A Lei de Bases do Ambiente vê consagrado no seu art. 35.º, n.º 2 a possibilidade de celebração de “contratos-programa” com vista a reduzir gradualmente a carga poluente das actividades industriais. Estes contratos-programa são designados de redução de carga poluente. Castro Rangel defende que são sucedâneos da suspensão ou redução das actividades poluente, sendo , então, uma alternativa para tentar corrigir as eventuais consequências nefastas do estrito cumprimento da legislação ambiental ( ao nível sócio-económico), habilitando a celebração de contratos de derrogação temporária de comandos normativos ambientais, atribuindo às empresas um prazo para se adaptarem as regras que têm que fazer cumprir. Por sua vez, Mark Kirkby discorda, defendendo que a norma, só por si, não funciona como condição habilitadora da derrogação de disposições imperativas legais, por meio do método interpretativo, cujos elementos não vêem comprovada a conclusão de Castro Rangel.

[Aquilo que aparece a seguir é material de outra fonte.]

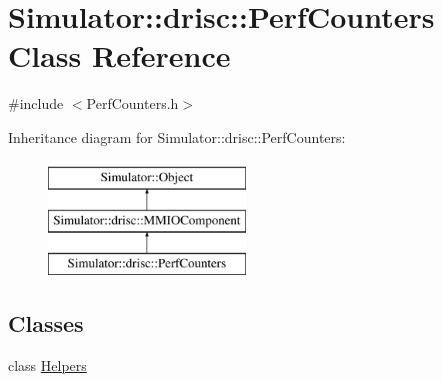 \hypertarget{class_simulator_1_1drisc_1_1_perf_counters}{\section{Simulator\+:\+:drisc\+:\+:Perf\+Counters Class Reference}
\label{class_simulator_1_1drisc_1_1_perf_counters}
}


{\ttfamily \#include $<$Perf\+Counters.\+h$>$}

Inheritance diagram for Simulator\+:\+:drisc\+:\+:Perf\+Counters\+:\begin{figure}[H]
\begin{center}
\leavevmode
\includegraphics[height=3.000000cm]{class_simulator_1_1drisc_1_1_perf_counters}
\end{center}
\end{figure}
\subsection*{Classes}
\begin{DoxyCompactItemize}
\item 
class \hyperlink{class_simulator_1_1drisc_1_1_perf_counters_1_1_helpers}{Helpers}
\end{DoxyCompactItemize}
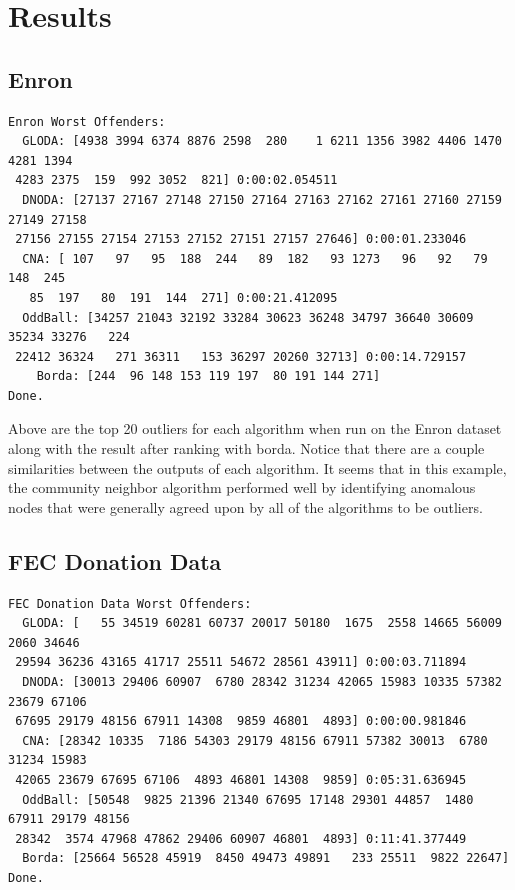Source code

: \documentclass[10pt,letterpaper]{article}
\begin{document}
\section{Results}

\subsection{Enron}

\begin{verbatim}
Enron Worst Offenders:
  GLODA: [4938 3994 6374 8876 2598  280    1 6211 1356 3982 4406 1470 4281 1394
 4283 2375  159  992 3052  821] 0:00:02.054511
  DNODA: [27137 27167 27148 27150 27164 27163 27162 27161 27160 27159 27149 27158
 27156 27155 27154 27153 27152 27151 27157 27646] 0:00:01.233046
  CNA: [ 107   97   95  188  244   89  182   93 1273   96   92   79  148  245
   85  197   80  191  144  271] 0:00:21.412095
  OddBall: [34257 21043 32192 33284 30623 36248 34797 36640 30609 35234 33276   224
 22412 36324   271 36311   153 36297 20260 32713] 0:00:14.729157
    Borda: [244  96 148 153 119 197  80 191 144 271]
Done.
\end{verbatim}

Above are the top 20 outliers for each algorithm when run on the Enron dataset
along with the result after
ranking with borda. Notice that there are a couple similarities between the outputs
of each algorithm. It seems that in this example, the community neighbor algorithm
performed well by identifying anomalous nodes that were generally agreed upon by
all of the algorithms to be outliers.

\subsection{FEC Donation Data}

\begin{verbatim}
FEC Donation Data Worst Offenders:
  GLODA: [   55 34519 60281 60737 20017 50180  1675  2558 14665 56009  2060 34646
 29594 36236 43165 41717 25511 54672 28561 43911] 0:00:03.711894
  DNODA: [30013 29406 60907  6780 28342 31234 42065 15983 10335 57382 23679 67106
 67695 29179 48156 67911 14308  9859 46801  4893] 0:00:00.981846
  CNA: [28342 10335  7186 54303 29179 48156 67911 57382 30013  6780 31234 15983
 42065 23679 67695 67106  4893 46801 14308  9859] 0:05:31.636945
  OddBall: [50548  9825 21396 21340 67695 17148 29301 44857  1480 67911 29179 48156
 28342  3574 47968 47862 29406 60907 46801  4893] 0:11:41.377449
  Borda: [25664 56528 45919  8450 49473 49891   233 25511  9822 22647]
Done.
\end{verbatim}
\end{document}

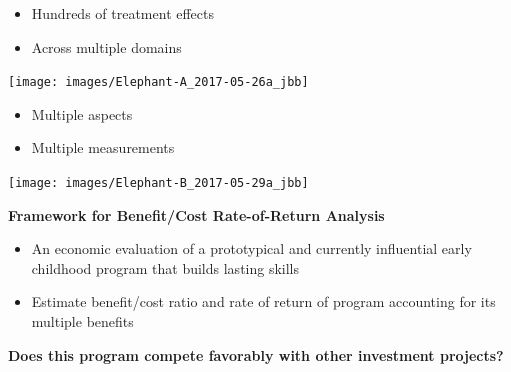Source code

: \documentclass[static]{JJH-Beamer}
\begin{document}

\begin{itemize}
\item Hundreds of treatment effects
\item Across multiple domains
\end{itemize}

\begin{frame}

\begin{center}
\texttt{[image: images/Elephant-A\_2017-05-26a\_jbb]}\\
\end{center}

\end{frame}

\begin{itemize}
\item Multiple aspects
\item Multiple measurements
\end{itemize}

\clearpage

\begin{frame}

\begin{center}
\texttt{[image: images/Elephant-B\_2017-05-29a\_jbb]}\\
\end{center}

\end{frame}

\begin{frame}

\begin{center}
\textbf{Framework for Benefit/Cost Rate-of-Return Analysis}
\end{center}

\begin{itemize}
\item An economic evaluation of a prototypical and currently influential early childhood program that builds lasting skills
\item Estimate benefit/cost ratio and rate of return of program accounting for its multiple benefits
\end{itemize}

\begin{center}
\textbf{Does this program compete favorably with other investment projects?}
\end{center}

\end{frame}
\end{document}
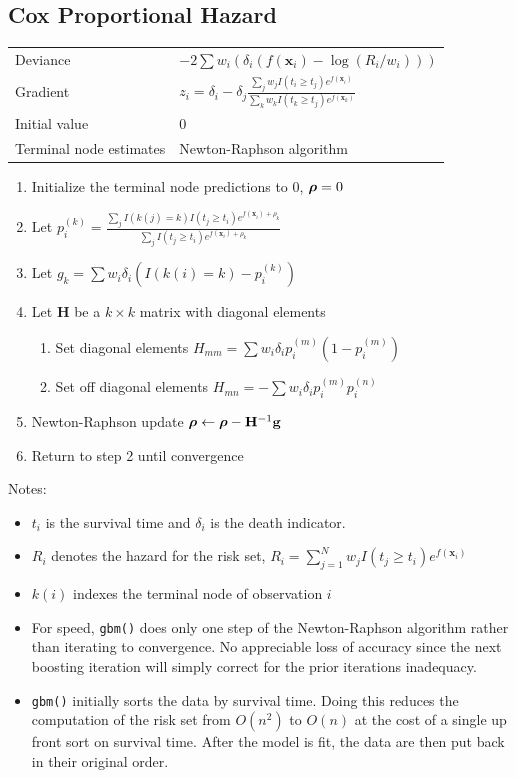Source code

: \documentclass{article}
\newcommand{\mathgbf}[1]{{\mbox{\boldmath$#1$\unboldmath}}}
\begin{document}
\subsection{Cox Proportional Hazard}

\begin{tabular}{ll}
Deviance & $-2\sum w_i(\delta_i(f(\mathbf{x}_i)-\log(R_i/w_i)))$\\
Gradient & $\displaystyle z_i=\delta_i - \delta_j
            \frac{\sum_j w_jI(t_i\geq t_j)e^{f(\mathbf{x}_i)}}
                 {\sum_k w_kI(t_k\geq t_j)e^{f(\mathbf{x}_k)}}$ \\
Initial value & 0 \\
Terminal node estimates & Newton-Raphson algorithm
\end{tabular}

\begin{enumerate}
  \item Initialize the terminal node predictions to 0, $\mathgbf{\rho}=0$
  \item Let $\displaystyle
             p_i^{(k)}=\frac{\sum_j I(k(j)=k)I(t_j\geq t_i)e^{f(\mathbf{x}_i)+\rho_k}}
                            {\sum_j I(t_j\geq t_i)e^{f(\mathbf{x}_i)+\rho_k}}$
  \item Let $g_k=\sum w_i\delta_i\left(I(k(i)=k)-p_i^{(k)}\right)$
  \item Let $\mathbf{H}$ be a $k\times k$ matrix with diagonal elements
  \begin{enumerate}
     \item Set diagonal elements $H_{mm}=\sum w_i\delta_i p_i^{(m)}\left(1-p_i^{(m)}\right)$
     \item Set off diagonal elements $H_{mn}=-\sum w_i\delta_i p_i^{(m)}p_i^{(n)}$
  \end{enumerate}
  \item Newton-Raphson update $\mathgbf{\rho} \leftarrow \mathgbf{\rho} - \mathbf{H}^{-1}\mathbf{g}$
  \item Return to step 2 until convergence
\end{enumerate}

Notes:
\begin{itemize}
\item $t_i$ is the survival time and $\delta_i$ is the death indicator.
\item $R_i$ denotes the hazard for the risk set, $R_i=\sum_{j=1}^N w_jI(t_j\geq t_i)e^{f(\mathbf{x}_i)}$
\item $k(i)$ indexes the terminal node of observation $i$
\item For speed, \texttt{gbm()} does only one step of the Newton-Raphson algorithm rather than iterating to convergence. No appreciable loss of accuracy since the next boosting iteration will simply correct for the prior iterations inadequacy.
\item \texttt{gbm()} initially sorts the data by survival time. Doing this reduces the computation of the risk set from $O(n^2)$ to $O(n)$ at the cost of a single up front sort on survival time. After the model is fit, the data are then put back in their original order.
\end{itemize}
\end{document}
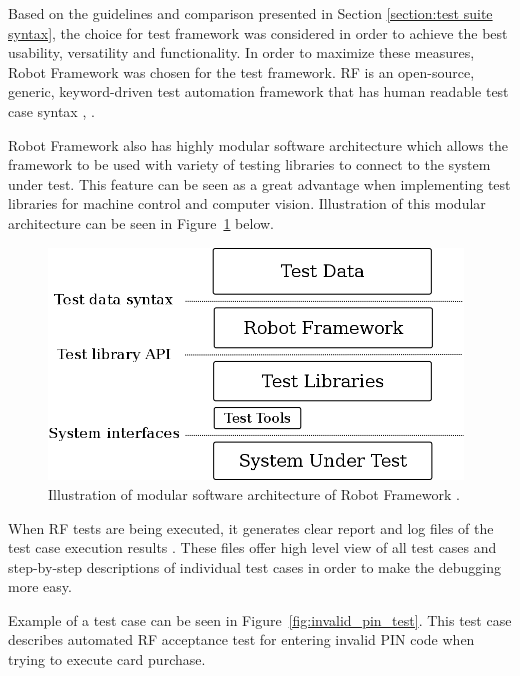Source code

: Based on the guidelines and comparison presented in Section \ref{section:test suite syntax}, the choice for test framework was considered in order to achieve the best usability, versatility and functionality. In order to maximize these measures, Robot Framework was chosen for the test framework. RF is an open-source, generic, keyword-driven test automation framework that has human readable test case syntax \citep{Rfuserguide}, \citep{robotframework}.

Robot Framework also has highly modular software architecture \citep{Rfuserguide} which allows the framework to be used with variety of testing libraries to connect to the system under test. This feature can be seen as a great advantage when implementing test libraries for machine control and computer vision. Illustration of this modular architecture can be seen in Figure~\ref{fig:modular_architecture} below.

\begin{figure}[ht]
  \begin{center}
    \includegraphics[width=11cm]{images/architecture-big.png}
    \caption{Illustration of modular software architecture of Robot Framework \citep{rf-architecture}.}
    \label{fig:modular_architecture}
  \end{center}
\end{figure}
\FloatBarrier

When RF tests are being executed, it generates clear report and log files of the test case execution results \citep{Rfuserguide}. These files offer high level view of all test cases and step-by-step descriptions of individual test cases in order to make the debugging more easy.

Example of a test case can be seen in Figure~\ref{fig:invalid_pin_test}. This test case describes automated RF acceptance test for entering invalid PIN code when trying to execute card purchase.

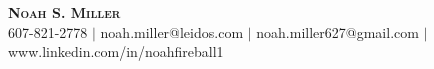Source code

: \begin{center}
    \textbf{\Huge \scshape Noah S. Miller} \\ \vspace{1pt}
    \small 607{-}821{-}2778 $|$ noah.miller@leidos.com $|$ noah.miller627@gmail.com $|$
    www.linkedin.com/in/noahfireball1
\end{center}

Actualmente, o diploma que regula a qualidade da água destinada ao consumo humano, o Decreto-Lei n.º 243/2001 de 5 de Setembro, prevê a possibilidade de derrogações, através da apresentação de um programa de adaptação (com a calendarização das acções previstas e o plano de investimentos), com fundamento na necessidade de as entidades gestoras dos sistemas de abastecimento público de água se adaptarem de forma paulatina aos limites impostos pelo referido diploma.
Estamos em crer que, face à actual conjuntura relativa aos recursos naturais, bem como à natureza das actividades lesivas, a Administração Pública, como prossecutora do interesse público, deve reinventar-se para dar resposta às novas realidades, suas géneses e consequências. De tal forma, que pode legitimar-se uma actuação menos coerciva porque menos eficiente, mas mais subtil e “benevolente” porque mais eficaz e, a longo prazo, mais sustentável.